John Cooney – aka jmtb02 – can do no wrong in my book. He has the strange, wizard-like ability to invent the world’s most laughably primitive games and then do… something that makes them not only top fun, but also funny, infuriating, endearing, and completely un-leave-alone-able.

And look! Here comes his latest, Treadmillasaurus Rex, to prove my point. You’re going to play it just because of the name anyway, right? But pay special attention to how it starts out as a crushingly dull jumping game, and then – by throwing in a big colourful Wheel Of Fortune, confetti, a direction-switching conveyor belt, a ‘calories burned’ meter, flashing lights and very silly hats – somehow makes you play it at least 23 times.

A silly hatA very silly hat

It’s even funnier if you imagine you’re watching the pilot for a new gameshow. Play Treadmillasaurus Rex (Flash)

(And if this is the first you’ve heard of jmtb02, go and play Achievement Unlocked, I Love Traffic and – my favourite – Run Elephant Run.)

Dance Dance Dance

Dance Dance Dance

Here’s another Ludum Dare 18 gem – and by the way I’ve played through over 100 entries so far so you don’t have to, and my eyes are starting to fuzz over.
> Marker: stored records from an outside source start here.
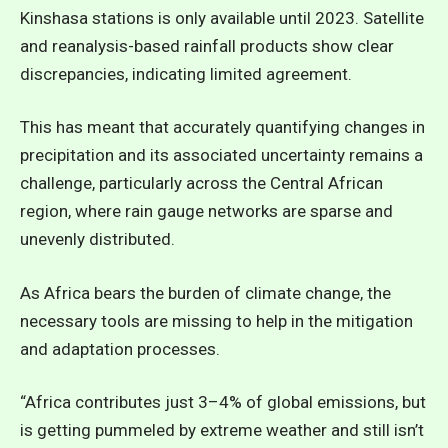
Kinshasa stations is only available until 2023. Satellite
and reanalysis-based rainfall products show clear
discrepancies, indicating limited agreement.
This has meant that accurately quantifying changes in
precipitation and its associated uncertainty remains a
challenge, particularly across the Central African
region, where rain gauge networks are sparse and
unevenly distributed.
As Africa bears the burden of climate change, the
necessary tools are missing to help in the mitigation
and adaptation processes.
“Africa contributes just 3–4% of global emissions, but
is getting pummeled by extreme weather and still isn’t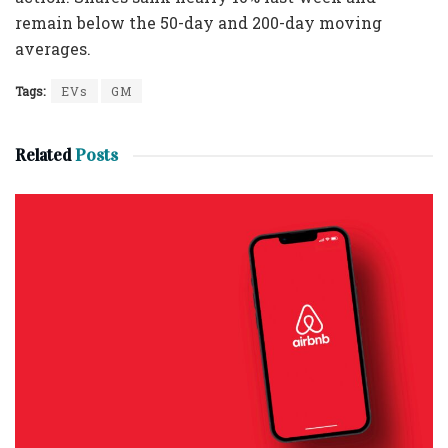
remain below the 50-day and 200-day moving
averages.
Tags:
EVs
GM
Related
Posts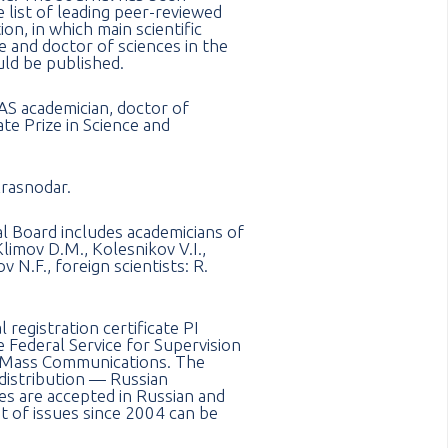
e list of leading peer-reviewed
on, in which main scientific
e and doctor of sciences in the
uld be published.
AS academician, doctor of
te Prize in Science and
Krasnodar.
ial Board includes academicians of
limov D.M., Kolesnikov V.I.,
 N.F., foreign scientists: R.
registration certificate PI
Federal Service for Supervision
 Mass Communications. The
f distribution — Russian
les are accepted in Russian and
t of issues since 2004 can be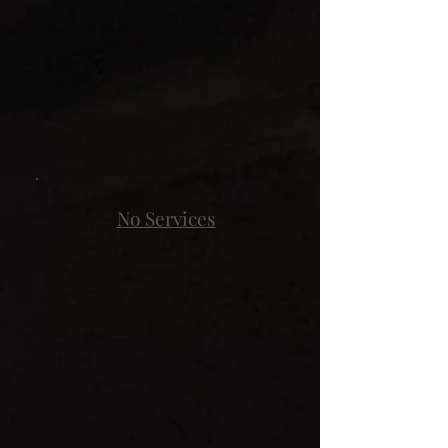
No Services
Dance Dance Dance from Nyarla (of the nightmare-inducing Magnetic Shaving Derby on iPhone) is a pixelated ‘dancing’ competition. You don’t really dance: you twirl. And you don’t really compete: you smash your rivals’ faces in by catapulting your partner towards them, steal other women’s men, and knock waiters to the floor so that they die. It’s fun.
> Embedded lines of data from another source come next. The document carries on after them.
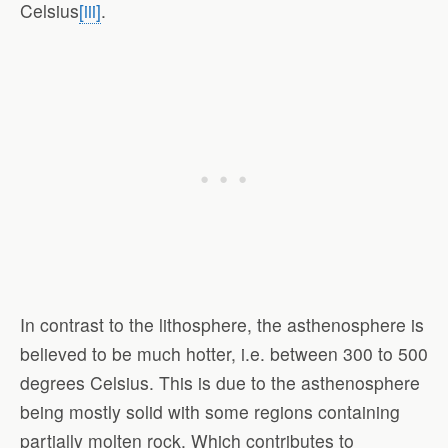
Celsius
[iii]
.
In contrast to the lithosphere, the asthenosphere is
believed to be much hotter, i.e. between 300 to 500
degrees Celsius. This is due to the asthenosphere
being mostly solid with some regions containing
partially molten rock. Which contributes to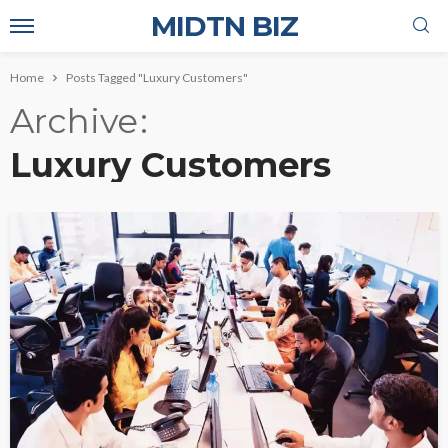
MIDTN BIZ
Home
Posts Tagged "Luxury Customers"
Archive
Luxury Customers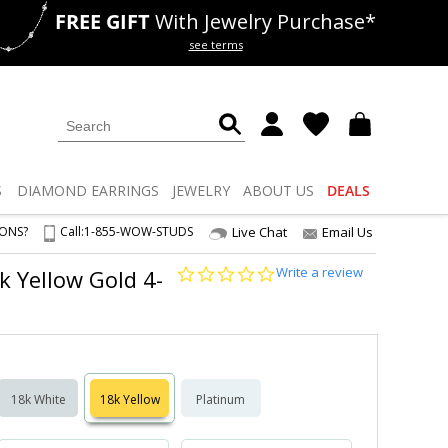
FREE GIFT
With Jewelry Purchase*
als
50% off
Lab Diamonds
see terms
S
DIAMOND
EARRINGS
JEWELRY
ABOUT US
DEALS
IONS?
Call:
1-855-WOW-STUDS
Live Chat
Email Us
0.0
Write a review
8k Yellow Gold 4-
star
rating
18k White
18k Yellow
Platinum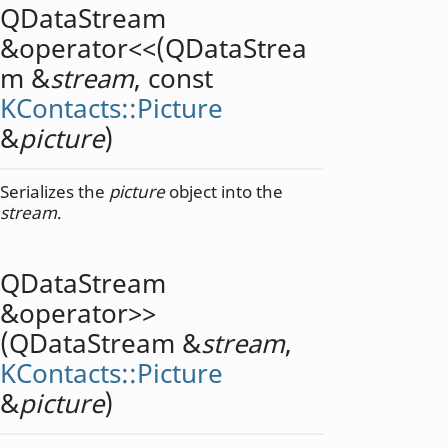
QDataStream
&
operator<<
(
QDataStrea
m
&
stream
, const
KContacts::Picture
&
picture
)
Serializes the
picture
object into the
stream
.
QDataStream
&
operator>>
(
QDataStream
&
stream
,
KContacts::Picture
&
picture
)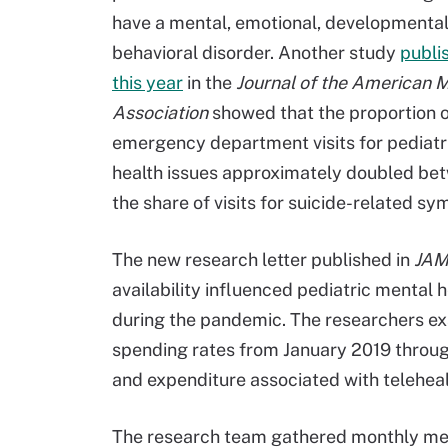
have a mental, emotional, developmental
behavioral disorder. Another study
publi
this year
in the
Journal of the American 
Association
showed that the proportion 
emergency department visits for pediatr
health issues approximately doubled betw
the share of visits for suicide-related s
The new research letter published in
JAM
availability influenced pediatric mental 
during the pandemic. The researchers exa
spending rates from January 2019 through
and expenditure associated with teleheal
The research team gathered monthly medic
It’s a genuinely challenging game, and the little pixelated hearts go some way to helping you forget all the stupefyingly poor sportmanship displayed by these tiny dancers. It also unlocks the reminiscence compartment in my brain containing 1984 Konami coin-op Mikie, which is no bad thing at all. Play Dance Dance Dance (Flash)

Metagun

Metagun by Notch

Gah – I’m just off to bed and the really awesome Ludum Dare 18 competition entries are starting to arrive. Curse the rotation of the Earth causing the staggered arrival of sunrise and sunset around the globe!

Anyway, didn’t want to go to sleep without highlighting Notch‘s superb Metagun. Seems pretty cute when you stumble across pint-size enemies firing their adorable little guns at you. Becomes fairly amazing when you pick up a ‘grenade’ launcher where the ‘grenades’ are actually those same enemies. Suddenly you’re looking an action-puzzler where you fire your own adversaries out of a gun, then position yourself so that those angry little basts destroy the very blocks that are blocking your escape path.

Also: you get your fedora knocked off if you’re shot. You will mystify both yourself and students of human psychology and motivation by actually caring about your missing hat, and always going back to fetch it.*

This is all exactly the kind of madness you’d expect from a man who’s been live-streaming a video of the actual creation of the game. And it is 100% guaranteed to make you smile as you sprinkle a room with scores of pistol-toting pixel-men. They might want you dead, but they really are quite cute. Play Metagun (Java)

*Update: ‘Course, turns out the fedora works like Ghosts ‘n Goblins’ armour – lose it, and you’re vulnerable. Neat.